TASK TO CARRY OUT
Report only the number of lines in this material that include the string "bold".

TASK INPUTS
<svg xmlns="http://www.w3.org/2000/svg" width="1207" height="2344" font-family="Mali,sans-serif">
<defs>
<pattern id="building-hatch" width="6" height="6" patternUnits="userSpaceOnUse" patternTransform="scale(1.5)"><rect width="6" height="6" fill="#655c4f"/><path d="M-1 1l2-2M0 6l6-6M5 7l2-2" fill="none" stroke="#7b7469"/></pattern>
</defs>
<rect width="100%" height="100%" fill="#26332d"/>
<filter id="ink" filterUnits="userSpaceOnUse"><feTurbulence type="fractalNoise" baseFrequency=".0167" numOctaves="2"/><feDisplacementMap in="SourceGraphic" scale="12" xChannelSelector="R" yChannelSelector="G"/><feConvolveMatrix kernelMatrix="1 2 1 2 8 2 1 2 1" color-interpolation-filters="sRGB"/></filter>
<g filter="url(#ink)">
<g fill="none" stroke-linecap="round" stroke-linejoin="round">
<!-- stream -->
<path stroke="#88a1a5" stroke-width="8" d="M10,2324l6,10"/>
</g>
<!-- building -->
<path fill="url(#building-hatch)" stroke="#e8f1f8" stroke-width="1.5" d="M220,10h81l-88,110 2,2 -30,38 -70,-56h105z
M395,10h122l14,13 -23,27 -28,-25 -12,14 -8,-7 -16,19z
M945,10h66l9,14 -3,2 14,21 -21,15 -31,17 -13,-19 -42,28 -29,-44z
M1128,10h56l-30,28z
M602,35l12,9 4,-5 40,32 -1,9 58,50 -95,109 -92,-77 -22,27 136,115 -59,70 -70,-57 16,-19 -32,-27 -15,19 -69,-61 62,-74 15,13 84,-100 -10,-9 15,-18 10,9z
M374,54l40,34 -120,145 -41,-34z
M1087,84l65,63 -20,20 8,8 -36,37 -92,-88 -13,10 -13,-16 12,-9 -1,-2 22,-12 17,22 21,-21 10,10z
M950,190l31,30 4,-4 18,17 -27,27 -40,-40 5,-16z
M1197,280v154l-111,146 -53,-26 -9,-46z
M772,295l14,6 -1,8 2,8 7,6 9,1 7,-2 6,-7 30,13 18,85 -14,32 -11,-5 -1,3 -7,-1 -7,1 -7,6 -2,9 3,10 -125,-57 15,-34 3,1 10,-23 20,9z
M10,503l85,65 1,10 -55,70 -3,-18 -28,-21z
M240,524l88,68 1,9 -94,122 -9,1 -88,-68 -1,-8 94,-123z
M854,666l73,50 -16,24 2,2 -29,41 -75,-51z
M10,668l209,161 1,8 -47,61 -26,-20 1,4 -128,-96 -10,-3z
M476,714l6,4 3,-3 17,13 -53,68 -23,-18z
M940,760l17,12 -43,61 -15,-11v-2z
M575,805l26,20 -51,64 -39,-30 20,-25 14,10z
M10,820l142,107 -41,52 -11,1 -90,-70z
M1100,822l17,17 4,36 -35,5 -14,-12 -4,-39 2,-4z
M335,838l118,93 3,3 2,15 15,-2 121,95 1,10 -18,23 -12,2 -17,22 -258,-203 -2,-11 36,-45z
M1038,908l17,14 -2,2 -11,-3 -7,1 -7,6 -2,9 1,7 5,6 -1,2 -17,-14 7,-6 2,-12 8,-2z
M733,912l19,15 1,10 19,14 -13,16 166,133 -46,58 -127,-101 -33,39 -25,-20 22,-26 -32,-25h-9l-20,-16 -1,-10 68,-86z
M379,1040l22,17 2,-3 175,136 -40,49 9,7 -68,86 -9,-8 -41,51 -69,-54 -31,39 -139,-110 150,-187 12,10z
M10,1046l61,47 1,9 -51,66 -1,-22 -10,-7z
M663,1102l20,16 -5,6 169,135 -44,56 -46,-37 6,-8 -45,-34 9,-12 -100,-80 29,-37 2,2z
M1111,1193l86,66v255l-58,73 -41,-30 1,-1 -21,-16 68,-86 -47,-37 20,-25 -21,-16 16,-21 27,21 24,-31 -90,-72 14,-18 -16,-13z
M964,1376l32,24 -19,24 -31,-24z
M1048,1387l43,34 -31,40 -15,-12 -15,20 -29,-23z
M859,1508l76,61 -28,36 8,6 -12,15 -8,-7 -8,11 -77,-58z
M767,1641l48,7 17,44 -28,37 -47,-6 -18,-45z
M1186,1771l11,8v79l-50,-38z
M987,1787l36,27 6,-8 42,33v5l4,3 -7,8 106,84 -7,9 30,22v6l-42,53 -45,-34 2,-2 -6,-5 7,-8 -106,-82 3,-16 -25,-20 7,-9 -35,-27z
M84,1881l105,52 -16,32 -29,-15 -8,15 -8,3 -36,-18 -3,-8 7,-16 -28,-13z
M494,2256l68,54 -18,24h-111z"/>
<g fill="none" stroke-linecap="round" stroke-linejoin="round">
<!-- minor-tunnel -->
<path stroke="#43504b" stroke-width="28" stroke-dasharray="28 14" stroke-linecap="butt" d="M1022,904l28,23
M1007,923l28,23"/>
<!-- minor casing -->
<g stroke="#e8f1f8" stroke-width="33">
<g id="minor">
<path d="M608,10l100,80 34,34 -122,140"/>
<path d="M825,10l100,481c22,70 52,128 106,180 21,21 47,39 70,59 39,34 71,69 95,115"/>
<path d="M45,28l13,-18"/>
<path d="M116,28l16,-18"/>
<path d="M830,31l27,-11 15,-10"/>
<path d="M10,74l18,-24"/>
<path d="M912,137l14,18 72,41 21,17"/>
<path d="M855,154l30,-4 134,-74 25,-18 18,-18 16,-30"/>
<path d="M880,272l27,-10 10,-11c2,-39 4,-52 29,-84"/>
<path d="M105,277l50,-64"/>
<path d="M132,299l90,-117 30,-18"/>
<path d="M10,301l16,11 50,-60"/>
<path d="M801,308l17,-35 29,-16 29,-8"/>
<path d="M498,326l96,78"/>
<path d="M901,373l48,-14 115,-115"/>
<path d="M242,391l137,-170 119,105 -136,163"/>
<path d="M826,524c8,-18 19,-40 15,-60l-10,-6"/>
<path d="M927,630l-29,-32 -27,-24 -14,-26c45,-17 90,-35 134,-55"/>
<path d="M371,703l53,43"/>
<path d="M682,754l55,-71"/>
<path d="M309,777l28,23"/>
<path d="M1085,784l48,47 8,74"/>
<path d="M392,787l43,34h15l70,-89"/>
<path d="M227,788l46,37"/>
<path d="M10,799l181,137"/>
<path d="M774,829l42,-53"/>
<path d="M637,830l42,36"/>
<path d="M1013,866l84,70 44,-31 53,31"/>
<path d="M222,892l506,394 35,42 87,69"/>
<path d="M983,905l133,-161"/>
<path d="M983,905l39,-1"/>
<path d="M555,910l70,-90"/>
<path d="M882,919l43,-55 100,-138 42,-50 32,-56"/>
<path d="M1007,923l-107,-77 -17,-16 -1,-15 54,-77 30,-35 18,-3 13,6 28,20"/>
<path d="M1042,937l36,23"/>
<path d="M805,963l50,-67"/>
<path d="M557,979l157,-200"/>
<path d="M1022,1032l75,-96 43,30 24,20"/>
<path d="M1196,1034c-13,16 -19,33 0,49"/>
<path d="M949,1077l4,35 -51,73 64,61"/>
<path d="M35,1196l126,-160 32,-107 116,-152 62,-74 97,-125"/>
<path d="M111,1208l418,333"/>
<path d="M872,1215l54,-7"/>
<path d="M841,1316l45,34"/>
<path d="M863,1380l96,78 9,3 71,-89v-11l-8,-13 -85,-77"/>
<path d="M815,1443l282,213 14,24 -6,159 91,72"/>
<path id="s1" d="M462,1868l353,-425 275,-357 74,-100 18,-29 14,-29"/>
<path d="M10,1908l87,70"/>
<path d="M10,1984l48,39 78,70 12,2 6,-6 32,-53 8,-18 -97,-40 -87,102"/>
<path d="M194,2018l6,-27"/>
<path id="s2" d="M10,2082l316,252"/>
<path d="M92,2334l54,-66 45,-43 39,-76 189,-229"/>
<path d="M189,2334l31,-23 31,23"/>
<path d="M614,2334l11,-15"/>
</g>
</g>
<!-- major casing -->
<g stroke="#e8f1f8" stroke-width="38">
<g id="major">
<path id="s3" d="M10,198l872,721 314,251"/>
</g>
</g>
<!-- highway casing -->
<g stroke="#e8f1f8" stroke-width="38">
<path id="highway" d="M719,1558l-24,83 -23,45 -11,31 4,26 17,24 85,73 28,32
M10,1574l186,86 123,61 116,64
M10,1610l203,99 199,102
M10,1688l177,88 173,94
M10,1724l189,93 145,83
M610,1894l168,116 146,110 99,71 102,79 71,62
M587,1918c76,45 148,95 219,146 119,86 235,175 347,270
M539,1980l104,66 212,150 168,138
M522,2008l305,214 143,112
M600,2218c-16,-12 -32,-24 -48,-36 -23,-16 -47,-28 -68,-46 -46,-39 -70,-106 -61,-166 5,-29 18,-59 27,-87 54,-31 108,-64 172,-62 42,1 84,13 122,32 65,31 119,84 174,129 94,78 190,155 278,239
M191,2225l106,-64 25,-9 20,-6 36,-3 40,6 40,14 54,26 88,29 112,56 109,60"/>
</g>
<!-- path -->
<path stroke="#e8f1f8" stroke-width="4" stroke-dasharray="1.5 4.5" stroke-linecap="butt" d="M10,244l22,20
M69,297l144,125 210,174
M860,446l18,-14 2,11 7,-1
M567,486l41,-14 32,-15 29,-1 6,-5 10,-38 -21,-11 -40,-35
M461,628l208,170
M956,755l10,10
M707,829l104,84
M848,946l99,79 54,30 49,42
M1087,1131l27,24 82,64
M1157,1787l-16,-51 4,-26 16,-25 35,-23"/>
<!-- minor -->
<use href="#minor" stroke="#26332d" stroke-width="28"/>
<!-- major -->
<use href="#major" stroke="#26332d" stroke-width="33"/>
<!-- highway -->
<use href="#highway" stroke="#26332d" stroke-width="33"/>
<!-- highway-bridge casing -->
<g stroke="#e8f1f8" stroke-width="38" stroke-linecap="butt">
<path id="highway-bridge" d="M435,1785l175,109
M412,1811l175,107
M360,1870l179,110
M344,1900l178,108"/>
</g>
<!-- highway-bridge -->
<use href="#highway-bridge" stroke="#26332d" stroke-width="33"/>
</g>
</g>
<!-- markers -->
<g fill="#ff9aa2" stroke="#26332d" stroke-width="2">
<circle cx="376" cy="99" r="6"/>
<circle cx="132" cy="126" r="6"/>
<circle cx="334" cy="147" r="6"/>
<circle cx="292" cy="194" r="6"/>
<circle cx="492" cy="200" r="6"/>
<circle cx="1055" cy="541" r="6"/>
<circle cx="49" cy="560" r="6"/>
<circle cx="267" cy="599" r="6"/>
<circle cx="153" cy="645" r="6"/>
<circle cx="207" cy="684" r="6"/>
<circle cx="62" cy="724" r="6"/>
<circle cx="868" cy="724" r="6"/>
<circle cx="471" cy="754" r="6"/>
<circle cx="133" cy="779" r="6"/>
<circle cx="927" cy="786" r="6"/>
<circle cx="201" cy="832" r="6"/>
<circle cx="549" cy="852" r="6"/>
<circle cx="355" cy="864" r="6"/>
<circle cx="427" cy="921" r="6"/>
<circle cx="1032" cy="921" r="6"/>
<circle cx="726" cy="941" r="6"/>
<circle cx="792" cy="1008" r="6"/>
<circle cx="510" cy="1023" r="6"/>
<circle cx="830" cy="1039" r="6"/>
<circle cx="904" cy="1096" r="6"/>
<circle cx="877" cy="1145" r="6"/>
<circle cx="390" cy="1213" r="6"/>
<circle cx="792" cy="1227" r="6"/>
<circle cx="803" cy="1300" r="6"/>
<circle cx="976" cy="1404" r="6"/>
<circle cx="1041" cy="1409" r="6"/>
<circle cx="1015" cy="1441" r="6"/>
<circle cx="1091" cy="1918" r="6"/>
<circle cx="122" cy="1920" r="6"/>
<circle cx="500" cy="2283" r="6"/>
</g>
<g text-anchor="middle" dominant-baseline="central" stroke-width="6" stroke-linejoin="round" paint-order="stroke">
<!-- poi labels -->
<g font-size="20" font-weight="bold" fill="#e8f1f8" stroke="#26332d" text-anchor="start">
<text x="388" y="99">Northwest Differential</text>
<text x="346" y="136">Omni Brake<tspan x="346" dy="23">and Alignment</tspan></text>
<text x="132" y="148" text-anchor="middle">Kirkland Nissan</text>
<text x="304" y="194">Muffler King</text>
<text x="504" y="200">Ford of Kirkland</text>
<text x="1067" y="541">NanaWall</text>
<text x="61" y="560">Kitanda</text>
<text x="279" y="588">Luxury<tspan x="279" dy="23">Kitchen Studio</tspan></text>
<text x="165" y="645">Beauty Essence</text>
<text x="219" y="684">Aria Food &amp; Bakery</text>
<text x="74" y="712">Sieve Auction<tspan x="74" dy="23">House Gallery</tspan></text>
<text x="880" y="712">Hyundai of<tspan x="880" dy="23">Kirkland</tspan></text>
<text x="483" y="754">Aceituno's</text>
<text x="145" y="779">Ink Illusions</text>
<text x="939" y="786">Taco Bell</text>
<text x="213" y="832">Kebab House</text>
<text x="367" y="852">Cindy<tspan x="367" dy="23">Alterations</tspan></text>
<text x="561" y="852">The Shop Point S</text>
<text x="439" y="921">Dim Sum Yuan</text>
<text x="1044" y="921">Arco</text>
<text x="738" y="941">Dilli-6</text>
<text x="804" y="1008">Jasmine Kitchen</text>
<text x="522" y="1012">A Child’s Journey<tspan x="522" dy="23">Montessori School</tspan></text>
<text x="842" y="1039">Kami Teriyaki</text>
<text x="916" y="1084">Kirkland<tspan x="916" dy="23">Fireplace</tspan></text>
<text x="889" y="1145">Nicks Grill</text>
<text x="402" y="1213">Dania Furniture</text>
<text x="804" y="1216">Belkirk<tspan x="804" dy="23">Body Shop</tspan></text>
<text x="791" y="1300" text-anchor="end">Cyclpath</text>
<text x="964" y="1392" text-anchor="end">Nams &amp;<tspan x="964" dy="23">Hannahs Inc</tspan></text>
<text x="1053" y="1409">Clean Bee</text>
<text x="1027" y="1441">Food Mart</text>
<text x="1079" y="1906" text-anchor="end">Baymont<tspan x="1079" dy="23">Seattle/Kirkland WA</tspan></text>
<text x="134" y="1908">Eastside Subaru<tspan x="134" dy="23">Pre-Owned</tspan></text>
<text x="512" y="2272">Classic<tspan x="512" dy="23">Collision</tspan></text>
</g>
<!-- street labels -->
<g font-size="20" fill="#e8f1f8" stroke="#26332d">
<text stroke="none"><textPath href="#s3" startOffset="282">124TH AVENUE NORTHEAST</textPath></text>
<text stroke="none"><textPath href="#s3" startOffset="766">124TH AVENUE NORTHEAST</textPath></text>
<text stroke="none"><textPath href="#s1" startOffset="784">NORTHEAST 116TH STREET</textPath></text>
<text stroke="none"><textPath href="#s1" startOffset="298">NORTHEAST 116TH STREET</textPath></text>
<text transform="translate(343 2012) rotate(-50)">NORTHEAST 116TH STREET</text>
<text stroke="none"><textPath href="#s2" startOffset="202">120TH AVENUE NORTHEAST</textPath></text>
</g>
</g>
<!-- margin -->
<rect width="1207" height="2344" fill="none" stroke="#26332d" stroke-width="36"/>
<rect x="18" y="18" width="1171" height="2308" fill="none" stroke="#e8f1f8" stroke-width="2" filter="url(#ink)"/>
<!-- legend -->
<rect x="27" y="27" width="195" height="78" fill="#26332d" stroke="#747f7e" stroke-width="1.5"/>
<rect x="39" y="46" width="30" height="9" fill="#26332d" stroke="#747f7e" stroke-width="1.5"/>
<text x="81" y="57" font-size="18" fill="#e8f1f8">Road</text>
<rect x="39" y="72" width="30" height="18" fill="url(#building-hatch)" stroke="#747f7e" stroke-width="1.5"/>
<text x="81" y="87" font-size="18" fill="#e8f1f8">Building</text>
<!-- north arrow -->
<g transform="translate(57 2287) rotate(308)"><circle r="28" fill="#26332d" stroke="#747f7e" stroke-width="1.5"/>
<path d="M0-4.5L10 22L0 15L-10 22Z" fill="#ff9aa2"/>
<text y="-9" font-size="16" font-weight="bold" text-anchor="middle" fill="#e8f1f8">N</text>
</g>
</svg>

FINISHED EXERCISE
2